07 March, 2013

Use This Top Secret Headhunter Fact To Become Your Own Headhunter, Find Your Own Job

I've been paid ridiculous sums of money to place passive jobseekers with companies who needed to hire some specific talent. No, I don't talk it about it much and I only perform such talent searches by referral. So why mention it now? Because I'm going to share a secret that will make other headhunters gnash their teeth and send me obscenity-laced, anonymous comments. I'm going to give you the anatomy of a placement, then I'm going to backward engineer it and show jobseekers how they can use this information to find a job that isn't advertised anywhere.

Oh, and, by the way, employers who have paid headhunters to find talent for them would never again need to do so if they simply believed and then acted upon the fact that I'm about to share:

Every time an employer has paid me to "find" a white collar or technical talent, they paid me to "find" somebody they could have found on their own without my help. In other words, employers paid me to "find" people to whom they were already networked.

Here, let me show you what I mean and then I'll explain how jobseekers can use this information to hire their next boss:

Some people have the idea that headhunters are paid to go out and find total strangers. Te truth is, no employer I've ever worked with has ever hired the total strangers I've brought them. They end up hiring the candidate to whom they were already networked through one of their existing employees or through some professional organization or through some college fraternity or sorority or through some other social or professional connections. I've sometimes collected 5-figure checks for bringing en employer somebody to whom they were already connected in multiple ways and could have easily found on their own if they had tried. And what this means is that if the employer was already networked to the eventual successful candidate, the same thing was true in reverse: the eventual successful job candidate was already networked to an unadvertised job.

I'm not saying there isn't some headhunter out there somewhere whose client hasn't hired a total stranger, I'm just saying it hasn't happened to me. And I'm saying that once the jobseeker understands that he or she is already networked to somebody who can offer him a job that hasn't been advertised anywhere, that jobseeker will stop sending resumes to strangers and will start figuring out who he already knows who can introduce him to his next boss.

Someone reading this post has sent out 1,000 resumes and hasn't yet found a job. To that reader I say your way isn't working, why not try my way? Start systematically asking everybody you know for help. If you have a Linkedin account, start at "A" and contact all your first level connections. Do the same thing with your Facebook friends. Tell your neighbors you're looking for a job.

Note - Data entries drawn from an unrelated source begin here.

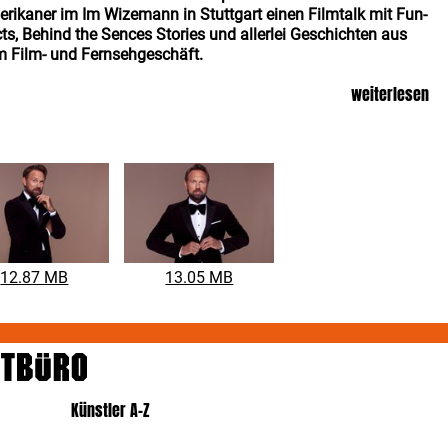
rikaner im Im Wizemann in Stuttgart einen Filmtalk mit Fun-
ts, Behind the Sences Stories und allerlei Geschichten aus
 Film- und Fernsehgeschäft.
weiterlesen
h habe so richtig Bock mit euch über meine Leidenschaft,
ne Erlebnisse auf den roten Teppichen dieser Welt, meine
ngenehmsten Interviewsituationen, schönsten
egnungen, witzigsten Flirts, lustigsten Drehs, emotionalsten
egnungen zu sprechen. Ich nehme euch mit auf eine ganz
ondere Reise durch die spektakulärsten Stunts,
matischsten Filmwendungen, überraschenden Höhepunkte
 Film - und Serienwelt. Ich werde Geschichten auspacken, die
 bisher noch nicht erzählt habe und natürlich entlocke ich
nen Gästen wieder ihre besten Stories. Ich freue mich
12.87 MB
13.05 MB
fach auf einen Abend voller lockerer Gespräche, das Thema
m und TV mit einem Augenzwinkern zu betrachten und es
r auch zu feiern“, so
STEVEN GÄTJEN
.
Künstler A-Z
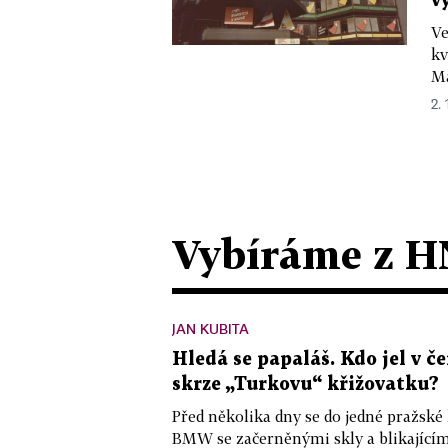
v
Ve
kv
Má
2. 
Vybíráme z H
JAN KUBITA
Hledá se papaláš. Kdo jel v
skrze „Turkovu“ křižovatku?
Před několika dny se do jedné pražské
BMW se začerněnými skly a blikající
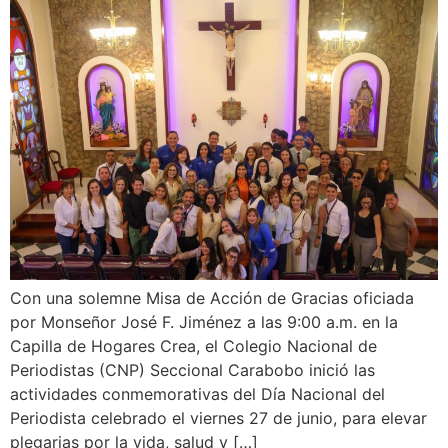
Con una solemne Misa de Acción de Gracias oficiada
por Monseñor José F. Jiménez a las 9:00 a.m. en la
Capilla de Hogares Crea, el Colegio Nacional de
Periodistas (CNP) Seccional Carabobo inició las
actividades conmemorativas del Día Nacional del
Periodista celebrado el viernes 27 de junio, para elevar
plegarias por la vida, salud y […]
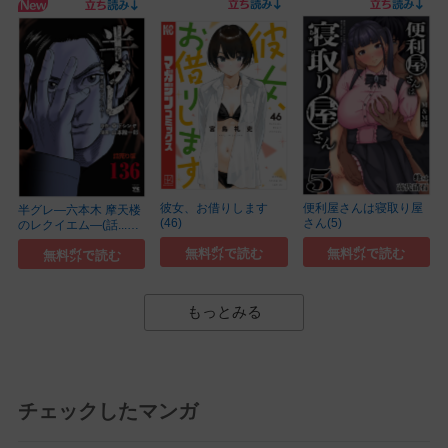
彼女、お借りします
便利屋さんは寝取り屋
半グレ―六本木 摩天楼
(46)
さん(5)
のレクイエム―(話...
(136)
無料㌽で読む
無料㌽で読む
無料㌽で読む
もっとみる
チェックしたマンガ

Don't be embarrassed. A lot of good people are out of work.

And when you ask for their help, don't ask people to tell you about job openings; ask them to introduce you to somebody who hires people like you. Ask them to make a phone call for you or send an email for you or, better yet, arrange a meeting. Coffee at Starbucks. Lunch. Tennis. Golf. Any kind of meeting will do. An introduction is a tacit endorsement and it moves you from the total stranger category to the friend-of-a-friend category. Somebody you already know can introduce you to your next boss.